Brief: Rewrite the material below, between the lines containing "family: Ericaceae" and "locality: Quita Espula, vicinity", inclusive, as a two-column CSV with the headers field and value and one row per line. Put each field in double quotes, and replace any line breaks inside a field with spaces.

*** Information provided

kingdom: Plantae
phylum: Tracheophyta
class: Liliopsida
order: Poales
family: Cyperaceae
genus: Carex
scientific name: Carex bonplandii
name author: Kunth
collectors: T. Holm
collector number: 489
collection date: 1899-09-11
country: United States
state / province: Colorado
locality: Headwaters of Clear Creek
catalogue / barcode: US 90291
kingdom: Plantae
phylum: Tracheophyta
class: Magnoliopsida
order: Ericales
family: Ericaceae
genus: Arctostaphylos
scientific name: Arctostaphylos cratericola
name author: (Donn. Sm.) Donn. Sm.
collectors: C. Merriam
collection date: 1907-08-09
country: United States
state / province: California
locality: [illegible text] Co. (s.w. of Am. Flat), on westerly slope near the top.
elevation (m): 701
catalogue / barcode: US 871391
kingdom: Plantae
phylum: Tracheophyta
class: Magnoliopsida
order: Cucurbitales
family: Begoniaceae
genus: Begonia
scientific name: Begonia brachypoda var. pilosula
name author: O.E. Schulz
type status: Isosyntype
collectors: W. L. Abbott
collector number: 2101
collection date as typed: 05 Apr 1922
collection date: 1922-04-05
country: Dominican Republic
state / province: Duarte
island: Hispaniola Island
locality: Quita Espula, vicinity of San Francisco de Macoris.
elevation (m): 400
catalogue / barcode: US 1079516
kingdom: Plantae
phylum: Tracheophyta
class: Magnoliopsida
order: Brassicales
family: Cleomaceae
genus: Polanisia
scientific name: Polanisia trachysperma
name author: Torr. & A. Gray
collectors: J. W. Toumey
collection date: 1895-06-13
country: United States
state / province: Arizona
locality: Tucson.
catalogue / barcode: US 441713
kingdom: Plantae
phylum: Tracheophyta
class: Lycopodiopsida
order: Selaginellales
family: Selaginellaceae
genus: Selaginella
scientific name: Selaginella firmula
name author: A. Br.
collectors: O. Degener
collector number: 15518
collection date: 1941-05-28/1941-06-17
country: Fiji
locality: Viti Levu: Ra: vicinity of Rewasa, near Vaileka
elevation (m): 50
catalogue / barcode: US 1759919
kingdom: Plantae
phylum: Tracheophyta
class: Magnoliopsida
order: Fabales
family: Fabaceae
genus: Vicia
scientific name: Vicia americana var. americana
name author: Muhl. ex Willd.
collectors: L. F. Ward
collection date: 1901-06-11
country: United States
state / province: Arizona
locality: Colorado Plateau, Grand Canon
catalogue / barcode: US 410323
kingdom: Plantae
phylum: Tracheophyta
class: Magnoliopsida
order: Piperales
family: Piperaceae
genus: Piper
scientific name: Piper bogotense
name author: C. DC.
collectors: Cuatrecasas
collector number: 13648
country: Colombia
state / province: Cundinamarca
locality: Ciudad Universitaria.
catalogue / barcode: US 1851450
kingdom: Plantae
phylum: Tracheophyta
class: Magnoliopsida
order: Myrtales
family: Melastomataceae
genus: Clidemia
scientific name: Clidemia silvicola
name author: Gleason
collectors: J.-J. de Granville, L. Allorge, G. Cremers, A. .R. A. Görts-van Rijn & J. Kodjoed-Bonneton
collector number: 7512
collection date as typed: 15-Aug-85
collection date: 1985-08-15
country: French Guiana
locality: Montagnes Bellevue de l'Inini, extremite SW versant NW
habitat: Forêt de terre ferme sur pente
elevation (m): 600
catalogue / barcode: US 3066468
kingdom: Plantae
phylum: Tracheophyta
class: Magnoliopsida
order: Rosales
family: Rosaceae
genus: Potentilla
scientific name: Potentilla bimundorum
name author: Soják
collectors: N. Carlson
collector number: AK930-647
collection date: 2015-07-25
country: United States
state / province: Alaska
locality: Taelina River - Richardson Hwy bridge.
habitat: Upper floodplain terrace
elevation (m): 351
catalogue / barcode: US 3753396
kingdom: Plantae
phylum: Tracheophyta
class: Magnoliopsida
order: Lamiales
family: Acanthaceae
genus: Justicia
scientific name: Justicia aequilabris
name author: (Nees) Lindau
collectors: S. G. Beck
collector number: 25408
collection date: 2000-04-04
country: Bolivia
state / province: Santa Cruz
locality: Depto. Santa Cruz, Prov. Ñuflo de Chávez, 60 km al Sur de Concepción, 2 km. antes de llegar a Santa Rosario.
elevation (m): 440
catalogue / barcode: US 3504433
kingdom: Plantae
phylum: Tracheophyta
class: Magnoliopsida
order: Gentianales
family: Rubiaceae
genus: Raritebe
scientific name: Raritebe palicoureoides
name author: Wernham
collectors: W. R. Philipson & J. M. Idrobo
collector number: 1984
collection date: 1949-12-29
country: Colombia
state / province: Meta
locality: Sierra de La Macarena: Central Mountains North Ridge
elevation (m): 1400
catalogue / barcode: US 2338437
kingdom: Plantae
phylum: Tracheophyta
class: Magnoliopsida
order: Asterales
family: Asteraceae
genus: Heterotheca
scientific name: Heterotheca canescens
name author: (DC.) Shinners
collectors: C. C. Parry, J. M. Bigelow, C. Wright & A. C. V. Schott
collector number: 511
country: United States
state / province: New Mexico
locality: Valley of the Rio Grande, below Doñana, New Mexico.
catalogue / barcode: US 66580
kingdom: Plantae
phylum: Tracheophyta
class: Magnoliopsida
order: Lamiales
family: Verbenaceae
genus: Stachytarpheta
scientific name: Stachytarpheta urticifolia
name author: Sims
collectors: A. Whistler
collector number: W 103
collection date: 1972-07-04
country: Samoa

******

Reply:
field,value
"family:","Ericaceae"
"genus:","Arctostaphylos"
"scientific name:","Arctostaphylos cratericola"
"name author:","(Donn. Sm.) Donn. Sm."
"collectors:","C. Merriam"
"collection date:","1907-08-09"
"country:","United States"
"state / province:","California"
"locality:","[illegible text] Co. (s.w. of Am. Flat), on westerly slope near the top."
"elevation (m):","701"
"catalogue / barcode:","US 871391"
"kingdom:","Plantae"
"phylum:","Tracheophyta"
"class:","Magnoliopsida"
"order:","Cucurbitales"
"family:","Begoniaceae"
"genus:","Begonia"
"scientific name:","Begonia brachypoda var. pilosula"
"name author:","O.E. Schulz"
"type status:","Isosyntype"
"collectors:","W. L. Abbott"
"collector number:","2101"
"collection date as typed:","05 Apr 1922"
"collection date:","1922-04-05"
"country:","Dominican Republic"
"state / province:","Duarte"
"island:","Hispaniola Island"
"locality:","Quita Espula, vicinity of San Francisco de Macoris."